Stored data entries:
[Start of Attachment]
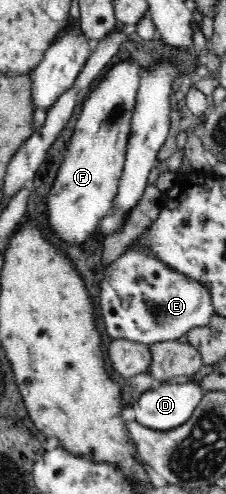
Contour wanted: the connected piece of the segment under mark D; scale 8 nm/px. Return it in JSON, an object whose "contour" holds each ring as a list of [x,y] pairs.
{"contour":[[[192,377],[163,383],[156,382],[153,388],[141,392],[139,399],[133,403],[133,410],[135,410],[136,421],[141,425],[155,432],[167,432],[189,420],[203,397],[204,392],[201,390],[200,383],[194,381]]]}

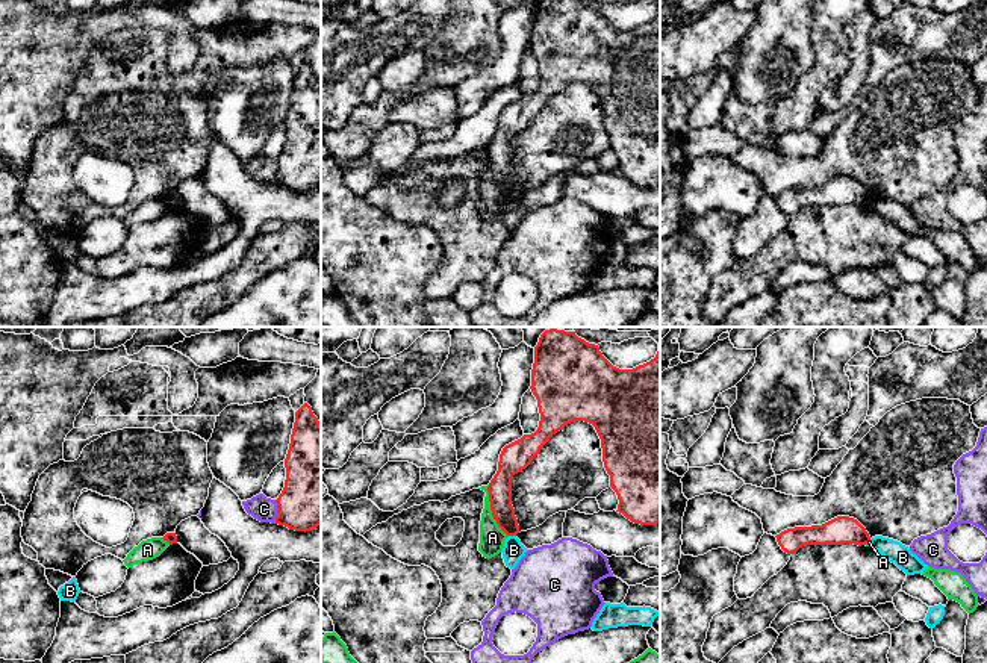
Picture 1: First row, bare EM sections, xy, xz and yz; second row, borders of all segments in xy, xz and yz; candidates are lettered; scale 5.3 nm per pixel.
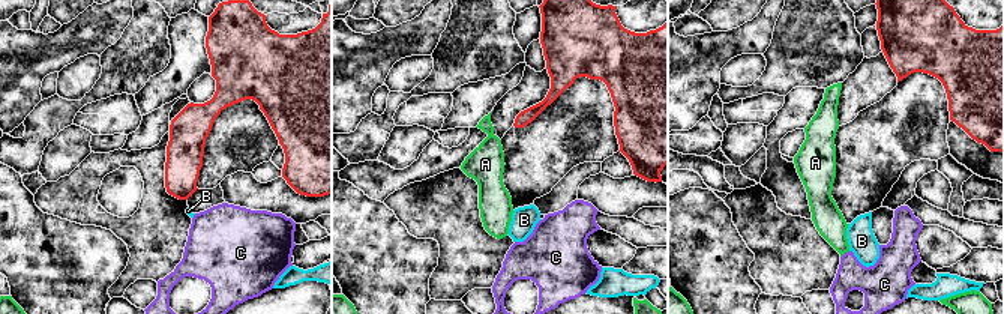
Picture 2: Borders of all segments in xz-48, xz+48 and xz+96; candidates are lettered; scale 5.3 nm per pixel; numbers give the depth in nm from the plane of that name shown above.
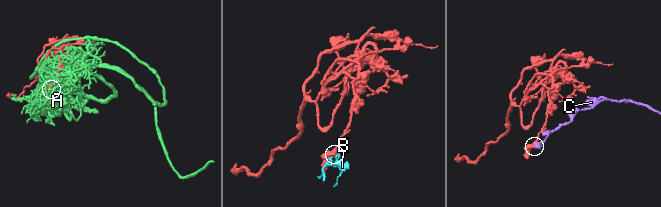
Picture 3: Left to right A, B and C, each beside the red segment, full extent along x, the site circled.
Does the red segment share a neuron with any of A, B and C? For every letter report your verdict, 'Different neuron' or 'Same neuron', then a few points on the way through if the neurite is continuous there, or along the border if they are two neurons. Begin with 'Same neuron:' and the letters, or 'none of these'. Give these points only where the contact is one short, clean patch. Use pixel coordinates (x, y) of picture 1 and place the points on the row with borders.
Same neuron: none of these
A: Different neuron
B: Different neuron. Boundary: xz (509, 535), (515, 536)
C: Different neuron. Boundary: xy (274, 500), (276, 522)

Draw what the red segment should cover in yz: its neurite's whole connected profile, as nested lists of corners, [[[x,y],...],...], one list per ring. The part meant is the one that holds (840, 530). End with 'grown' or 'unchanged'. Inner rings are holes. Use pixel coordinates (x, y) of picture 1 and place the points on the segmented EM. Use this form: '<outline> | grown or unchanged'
[[[837,516],[822,525],[787,528],[775,536],[781,549],[787,554],[796,552],[807,545],[866,545],[870,536],[854,518]]] | unchanged

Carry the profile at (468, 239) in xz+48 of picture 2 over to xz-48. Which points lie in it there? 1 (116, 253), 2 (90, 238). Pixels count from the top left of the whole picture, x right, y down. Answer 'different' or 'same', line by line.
1: different
2: different

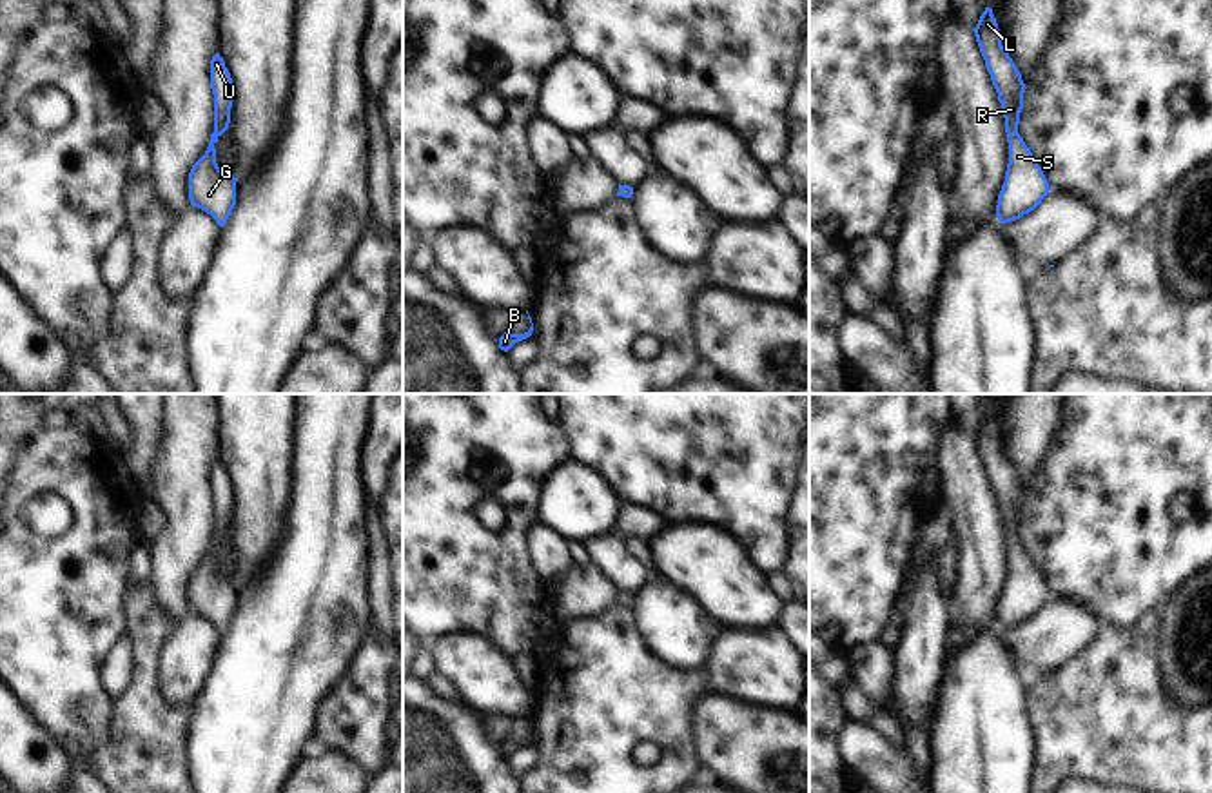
[End of Attachment]
• [What to work on]: Output all of the entries verbatim, leaving out any images.

• [Task solution]:
Contour wanted: the connected piece of the segment under mark D; scale 8 nm/px. Return it in JSON, an object whose "contour" holds each ring as a list of [x,y] pairs.
{"contour":[[[192,377],[163,383],[156,382],[153,388],[141,392],[139,399],[133,403],[133,410],[135,410],[136,421],[141,425],[155,432],[167,432],[189,420],[203,397],[204,392],[201,390],[200,383],[194,381]]]}

Picture 1: First row, bare EM sections, xy, xz and yz; second row, borders of all segments in xy, xz and yz; candidates are lettered; scale 5.3 nm per pixel.
Picture 2: Borders of all segments in xz-48, xz+48 and xz+96; candidates are lettered; scale 5.3 nm per pixel; numbers give the depth in nm from the plane of that name shown above.
Picture 3: Left to right A, B and C, each beside the red segment, full extent along x, the site circled.
Does the red segment share a neuron with any of A, B and C? For every letter report your verdict, 'Different neuron' or 'Same neuron', then a few points on the way through if the neurite is continuous there, or along the border if they are two neurons. Begin with 'Same neuron:' and the letters, or 'none of these'. Give these points only where the contact is one short, clean patch. Use pixel coordinates (x, y) of picture 1 and place the points on the row with borders.
Same neuron: none of these
A: Different neuron
B: Different neuron. Boundary: xz (509, 535), (515, 536)
C: Different neuron. Boundary: xy (274, 500), (276, 522)

Draw what the red segment should cover in yz: its neurite's whole connected profile, as nested lists of corners, [[[x,y],...],...], one list per ring. The part meant is the one that holds (840, 530). End with 'grown' or 'unchanged'. Inner rings are holes. Use pixel coordinates (x, y) of picture 1 and place the points on the segmented EM. Use this form: '<outline> | grown or unchanged'
[[[837,516],[822,525],[787,528],[775,536],[781,549],[787,554],[796,552],[807,545],[866,545],[870,536],[854,518]]] | unchanged

Carry the profile at (468, 239) in xz+48 of picture 2 over to xz-48. Which points lie in it there? 1 (116, 253), 2 (90, 238). Pixels count from the top left of the whole picture, x right, y down. Answer 'different' or 'same', line by line.
1: different
2: different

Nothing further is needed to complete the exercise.